Mittelmann

France Info • Ariane Combes-Savary

Les Désarrois du professeur Mittelmann, le portrait sensible et plein de finesse d’un prof de philo désenchanté

Dans son nouveau roman, Éric Bonnargent retrace la vie intime et la carrière d’un professeur de philosophie, entre ambition littéraire déçue, ennui et désillusions. Un récit lucide et tendre, non dénué d’humour.

Ne vous fiez pas à la couverture un peu austère de ce livre tendre et touchant. Elle rappelle le vert de nos tableaux d’écoliers et colle à la posture peu avenante de ce professeur sans âge. À première vue, il ne s’agit pas d’une invitation à la fantaisie. Et pourtant.
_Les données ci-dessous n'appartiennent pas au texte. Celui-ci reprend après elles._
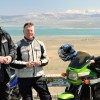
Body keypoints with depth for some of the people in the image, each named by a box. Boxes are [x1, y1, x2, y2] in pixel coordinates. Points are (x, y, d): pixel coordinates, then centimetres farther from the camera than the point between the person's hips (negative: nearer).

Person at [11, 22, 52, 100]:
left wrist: (40, 62, -9)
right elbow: (13, 62, -7)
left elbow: (46, 59, 13)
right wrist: (25, 64, -20)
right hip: (24, 78, -3)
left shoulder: (40, 44, 8)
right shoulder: (18, 45, -5)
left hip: (38, 76, 3)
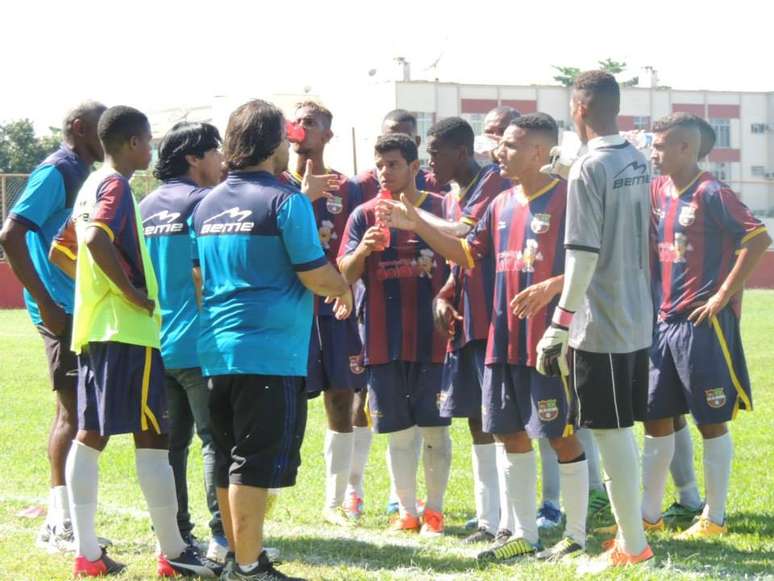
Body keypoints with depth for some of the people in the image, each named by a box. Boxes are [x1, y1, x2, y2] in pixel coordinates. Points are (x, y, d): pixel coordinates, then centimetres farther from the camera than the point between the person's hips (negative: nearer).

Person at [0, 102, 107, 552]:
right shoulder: (57, 172, -13)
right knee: (75, 413, -8)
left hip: (80, 309, 9)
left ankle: (61, 523, 18)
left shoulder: (81, 175, 15)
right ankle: (63, 526, -5)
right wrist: (45, 303, -21)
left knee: (74, 412, 12)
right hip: (63, 310, -9)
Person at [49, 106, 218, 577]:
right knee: (152, 436, -6)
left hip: (92, 329, 10)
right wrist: (133, 293, -20)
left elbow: (59, 252, 23)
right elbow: (98, 240, -28)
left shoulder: (91, 186, 17)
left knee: (90, 435, 6)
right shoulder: (117, 186, -10)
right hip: (129, 330, -9)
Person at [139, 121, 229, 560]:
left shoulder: (145, 206, 13)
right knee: (217, 438, -4)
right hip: (198, 342, -7)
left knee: (170, 442, 10)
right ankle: (223, 535, -8)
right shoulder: (205, 201, -8)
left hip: (154, 343, 7)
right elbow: (202, 272, -14)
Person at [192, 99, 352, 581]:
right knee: (255, 465, -4)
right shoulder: (286, 201, -10)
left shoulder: (208, 205, 11)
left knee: (229, 463, 13)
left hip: (216, 350, 7)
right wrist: (344, 290, 8)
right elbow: (316, 275, -11)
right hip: (270, 352, -7)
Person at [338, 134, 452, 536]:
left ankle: (434, 509, 13)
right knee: (399, 431, 6)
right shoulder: (364, 215, 6)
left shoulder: (440, 209, 3)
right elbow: (346, 273, 1)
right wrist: (364, 249, -18)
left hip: (432, 337, -1)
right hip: (384, 340, 1)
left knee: (435, 427, 3)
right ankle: (407, 510, 14)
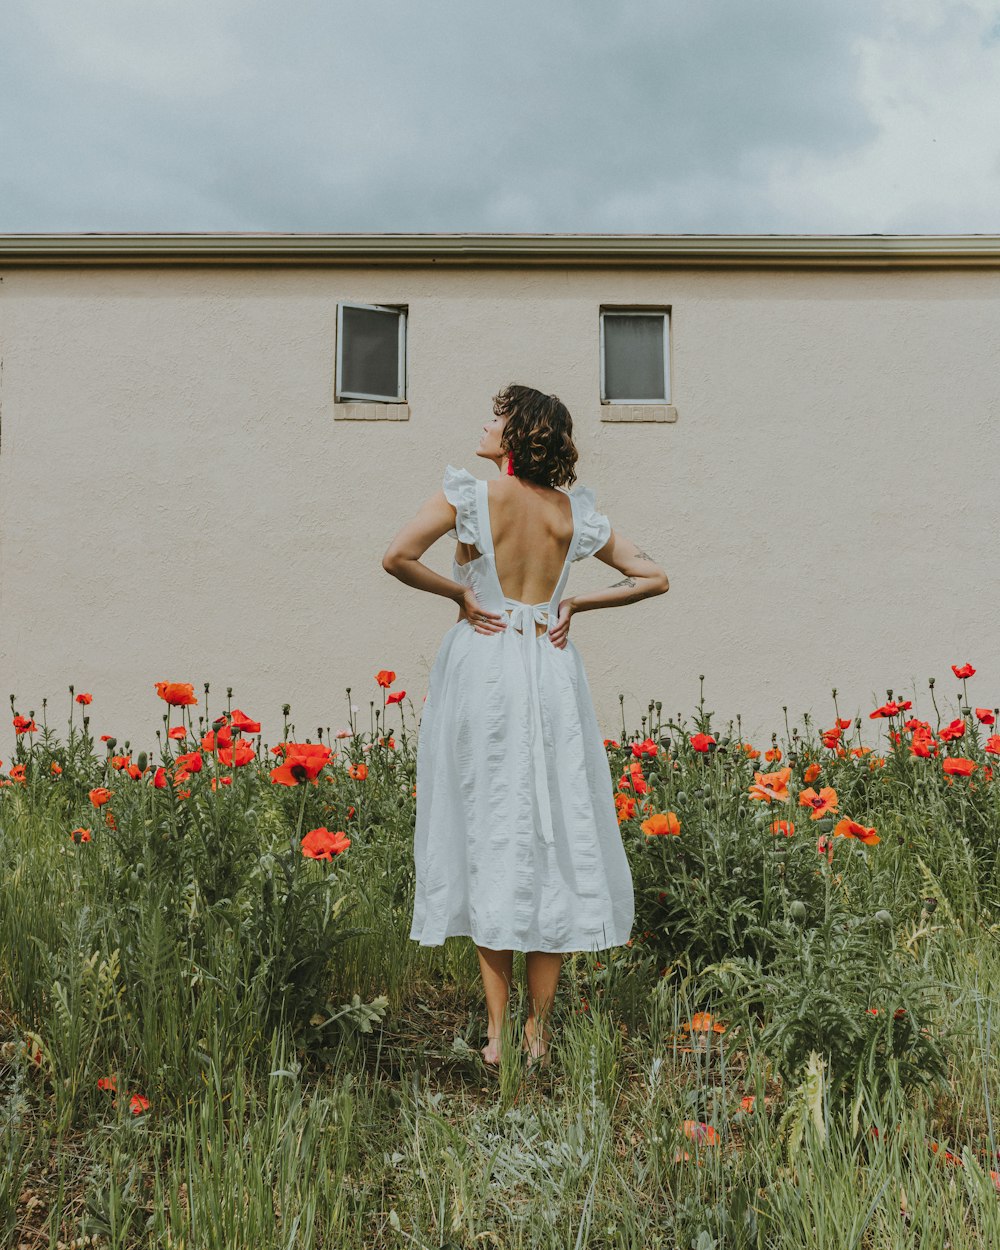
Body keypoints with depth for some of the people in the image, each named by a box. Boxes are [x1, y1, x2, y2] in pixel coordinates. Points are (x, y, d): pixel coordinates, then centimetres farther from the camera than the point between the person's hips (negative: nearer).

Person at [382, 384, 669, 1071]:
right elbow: (654, 578, 8)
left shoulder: (468, 496, -6)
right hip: (552, 676, 3)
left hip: (482, 671, -3)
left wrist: (459, 592, -5)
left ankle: (497, 1033, 10)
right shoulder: (574, 511, 6)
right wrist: (574, 603, 7)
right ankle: (539, 1032, 14)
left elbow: (397, 557, -18)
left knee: (489, 832, 4)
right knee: (554, 833, 8)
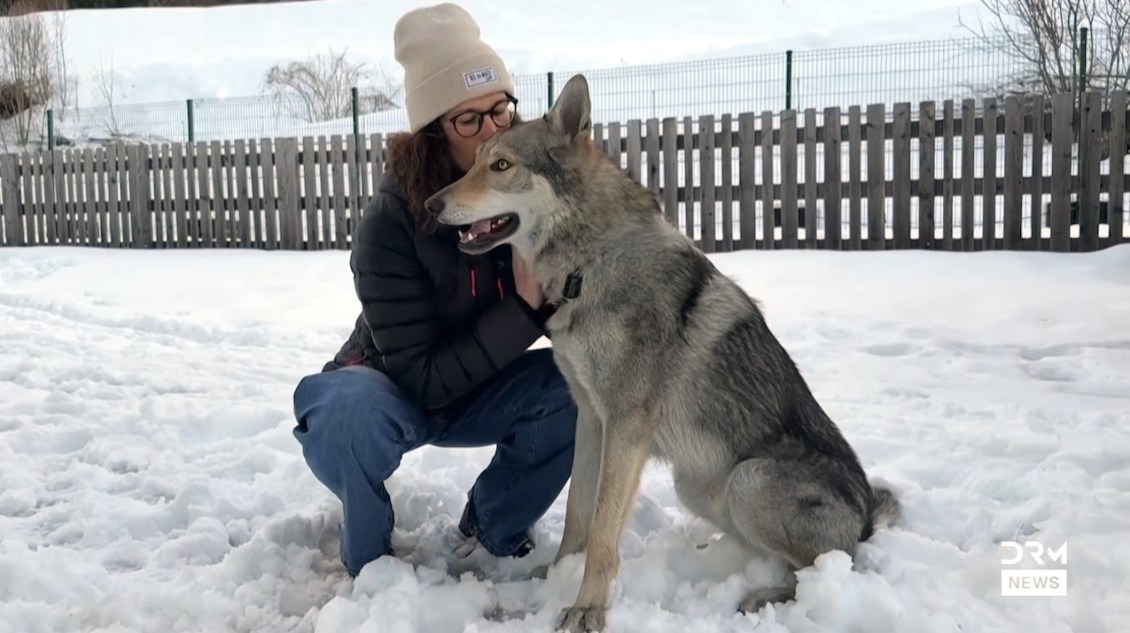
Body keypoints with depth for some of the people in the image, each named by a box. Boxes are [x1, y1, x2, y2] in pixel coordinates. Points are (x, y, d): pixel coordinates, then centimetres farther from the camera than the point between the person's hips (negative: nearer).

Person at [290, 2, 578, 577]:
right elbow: (423, 379, -28)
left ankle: (492, 529, 2)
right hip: (394, 391, -3)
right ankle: (369, 559, -5)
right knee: (350, 413, -37)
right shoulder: (390, 224, -28)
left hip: (480, 392, 4)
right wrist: (523, 309, -35)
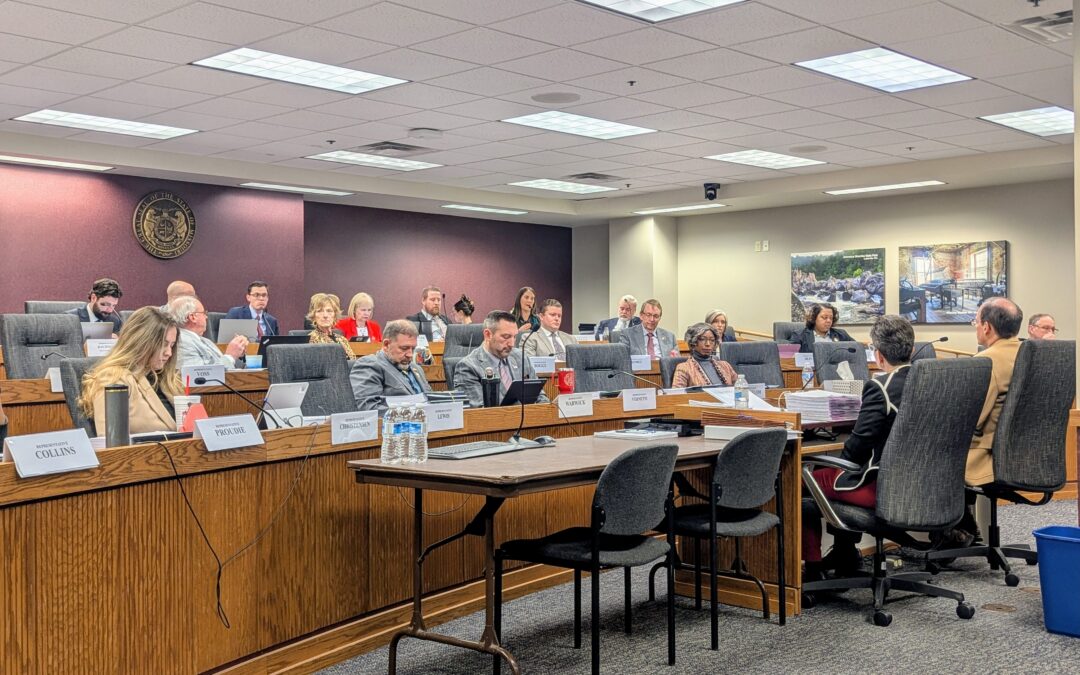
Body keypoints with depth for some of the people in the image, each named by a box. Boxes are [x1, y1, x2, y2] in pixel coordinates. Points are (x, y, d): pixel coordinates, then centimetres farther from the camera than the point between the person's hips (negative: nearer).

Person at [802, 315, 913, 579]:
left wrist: (841, 461, 4)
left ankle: (812, 568, 19)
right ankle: (845, 555, 39)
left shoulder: (880, 387, -21)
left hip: (882, 487, -8)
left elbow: (859, 443, -17)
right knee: (844, 474, 32)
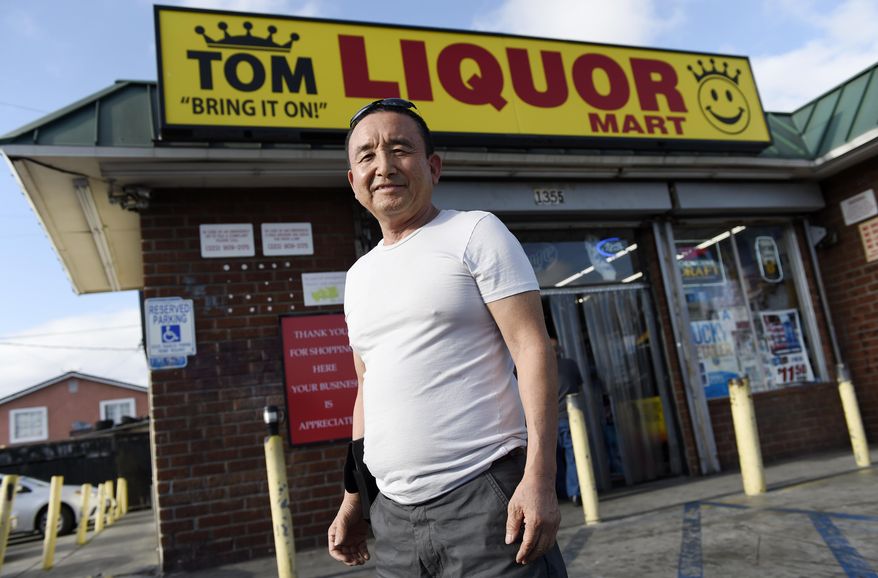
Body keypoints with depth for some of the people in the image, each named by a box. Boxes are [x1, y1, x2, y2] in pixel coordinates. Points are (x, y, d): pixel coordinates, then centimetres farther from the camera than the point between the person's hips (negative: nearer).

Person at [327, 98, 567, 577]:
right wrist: (353, 499, 16)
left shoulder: (474, 232, -3)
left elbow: (532, 348, -11)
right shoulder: (359, 276, 14)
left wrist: (539, 478, -19)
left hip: (485, 497, -5)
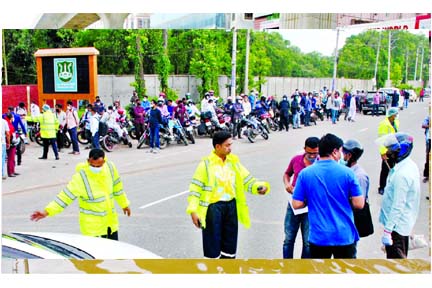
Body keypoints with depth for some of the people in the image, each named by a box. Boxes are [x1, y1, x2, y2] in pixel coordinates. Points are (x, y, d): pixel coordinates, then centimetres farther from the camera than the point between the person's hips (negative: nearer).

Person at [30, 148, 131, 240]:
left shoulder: (110, 167, -7)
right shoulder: (80, 177, -22)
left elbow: (116, 187, 10)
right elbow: (65, 196, -23)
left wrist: (124, 204, 21)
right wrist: (47, 211, -33)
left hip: (111, 221, 6)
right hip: (92, 225, -5)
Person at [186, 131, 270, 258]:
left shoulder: (233, 161, 5)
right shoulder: (206, 164, -11)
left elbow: (247, 180, 6)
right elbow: (195, 188, -11)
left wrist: (260, 186, -14)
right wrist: (193, 211, -18)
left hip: (231, 205, 6)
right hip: (213, 207, -5)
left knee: (230, 240, 15)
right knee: (213, 242, 2)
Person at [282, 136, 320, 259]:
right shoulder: (296, 160, 0)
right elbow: (287, 174, 17)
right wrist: (287, 184, -3)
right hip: (293, 205, 3)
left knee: (308, 243, 8)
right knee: (288, 240, 9)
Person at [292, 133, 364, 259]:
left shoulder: (305, 174, -6)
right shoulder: (347, 172, -9)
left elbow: (297, 204, -5)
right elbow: (358, 204, -8)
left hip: (318, 237, 1)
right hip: (345, 236, -1)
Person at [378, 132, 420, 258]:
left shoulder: (402, 174, -27)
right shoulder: (409, 165, 4)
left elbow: (398, 206, -26)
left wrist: (387, 230, -23)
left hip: (397, 224, -10)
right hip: (405, 222, 10)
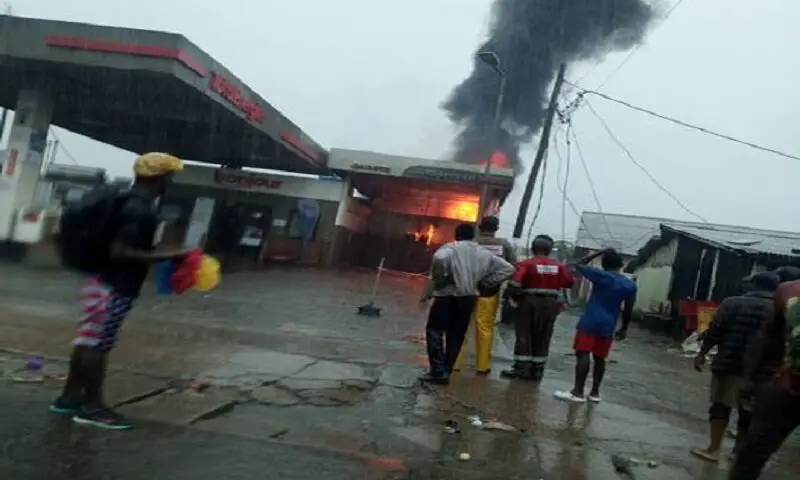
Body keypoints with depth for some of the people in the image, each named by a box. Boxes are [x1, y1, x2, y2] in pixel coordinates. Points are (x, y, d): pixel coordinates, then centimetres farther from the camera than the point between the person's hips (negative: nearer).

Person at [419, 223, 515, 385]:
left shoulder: (450, 248, -5)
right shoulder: (484, 253, 12)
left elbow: (439, 258, -29)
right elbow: (508, 268, 11)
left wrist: (439, 279, -15)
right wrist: (486, 283, 10)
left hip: (448, 296, -5)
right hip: (469, 298, 5)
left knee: (434, 330, 3)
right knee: (456, 336, 13)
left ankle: (439, 371, -5)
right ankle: (446, 371, 16)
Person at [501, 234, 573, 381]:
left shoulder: (526, 264, -10)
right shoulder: (558, 265, 4)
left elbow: (515, 283, -20)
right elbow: (569, 282, 9)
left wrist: (515, 297, -3)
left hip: (529, 303, -4)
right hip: (551, 305, 4)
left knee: (524, 336, 5)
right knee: (543, 338, 12)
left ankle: (521, 369, 4)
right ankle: (537, 371, 16)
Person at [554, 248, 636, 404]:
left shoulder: (601, 275, -5)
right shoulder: (630, 284, 6)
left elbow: (579, 264, 5)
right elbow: (628, 310, 8)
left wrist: (600, 252, 8)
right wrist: (624, 328, 19)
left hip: (590, 322, -4)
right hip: (607, 326, 5)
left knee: (583, 355, -8)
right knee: (600, 358, 12)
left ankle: (578, 392, -12)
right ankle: (595, 392, 18)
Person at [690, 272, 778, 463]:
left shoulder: (732, 303, -3)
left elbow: (713, 332, -4)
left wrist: (702, 354, 6)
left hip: (727, 364, -1)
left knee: (720, 406, 9)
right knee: (748, 412, 11)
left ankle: (713, 449, 8)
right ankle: (738, 451, 22)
Le roman est construit comme un premier jour de classe. Il faut laisser passer les premiers instants pour qu’élèves et professeur prennent leurs marques, et que l’ambiance se détende. Tournez la première page de ce roman d’Éric Bonnargent qui, huit ans après Le Roman de Bolaño coécrit avec Gilles Marchand, revient avec Les Désarrois du professeur Mittelmann, que vous ne lâcherez qu’une fois terminé.

Tenté par l’aigreur et la misanthropie

Le jeune Mittelmann rêve de devenir écrivain, mais les circonstances de la vie le mènent finalement dans une salle de classe. On dit souvent qu’être prof est une vocation, Mittelmann en est un parfait contre-exemple. Il a beau manquer de convictions, il enseignera la philosophie toute sa carrière, à Menton d’abord puis de nombreuses années à Brunoy, en banlieue parisienne. Une trentaine de rentrées des classes jusqu’à l’âge de la retraite. À l’heure du bilan, le corps fatigué par les affres du temps, il lutte contre l’aigreur et la misanthropie, affligé par ses contemporains et leurs valeurs qu’il ne comprend plus.

Les Désarrois du professeur Mittelmann raconte les désillusions d’un homme qui découvre au fil des ans qu’il n’est « simplement pas à la hauteur de ses idéaux ». Un homme dont le drame est « celui de la médiocrité : assez intelligent pour se rendre compte qu’il ne l’était pas assez, qu’il n’avait pas le talent dont il avait rêvé, et qu’il était passé à côté de sa vie ».

Le désenchantement de notre prof de philo n’empêche pas quelques scènes désopilantes. Comme ces dîners interminables où Mittelmann tente de faire bonne figure en compagnie des amis de sa femme. Tel Didier, chef d’entreprise insupportable aux cheveux gominés et aux jeans moulants, qui évidemment méprise les fonctionnaires. Un « bellâtre » au sourire de « coiffeur à domicile ».

Hommage au métier d’enseignant

L’amour, la solitude, les ambitions et les rêves déçus, le temps qui passe inexorablement. Le regard de Mittelmann sur sa vie touche au cœur. Y compris lorsqu’il porte sur ses pairs un jugement acerbe. Lui, l’enseignant qui traîne en « salle des profs comme en pays étranger, ne comprenant rien ou si peu à ce petit monde replié sur lui-même, à la langue encombrée d’acronymes, et où l’endogamie semblait de mise ».

Le récit nous fait entrer à trois reprises dans la salle de classe de Mittelmann. L’appel interminable, les questions plus ou moins pertinentes des élèves, la vivacité, l’enthousiasme et la répartie de leur professeur qui, même s’il s’en défend, garde le goût de la transmission. On vit ces cours de philo comme si on y était, parfois exaspéré par les interventions intempestives des élèves et l’insolence. Mittelmann fait cesser les bavardages et malgré le brouhaha, garde le fil de sa pensée une heure durant, sans rien lâcher. Imperturbable et concentré.

L’auteur, lui-même professeur de philosophie, rend ici un bel hommage au métier d’enseignant.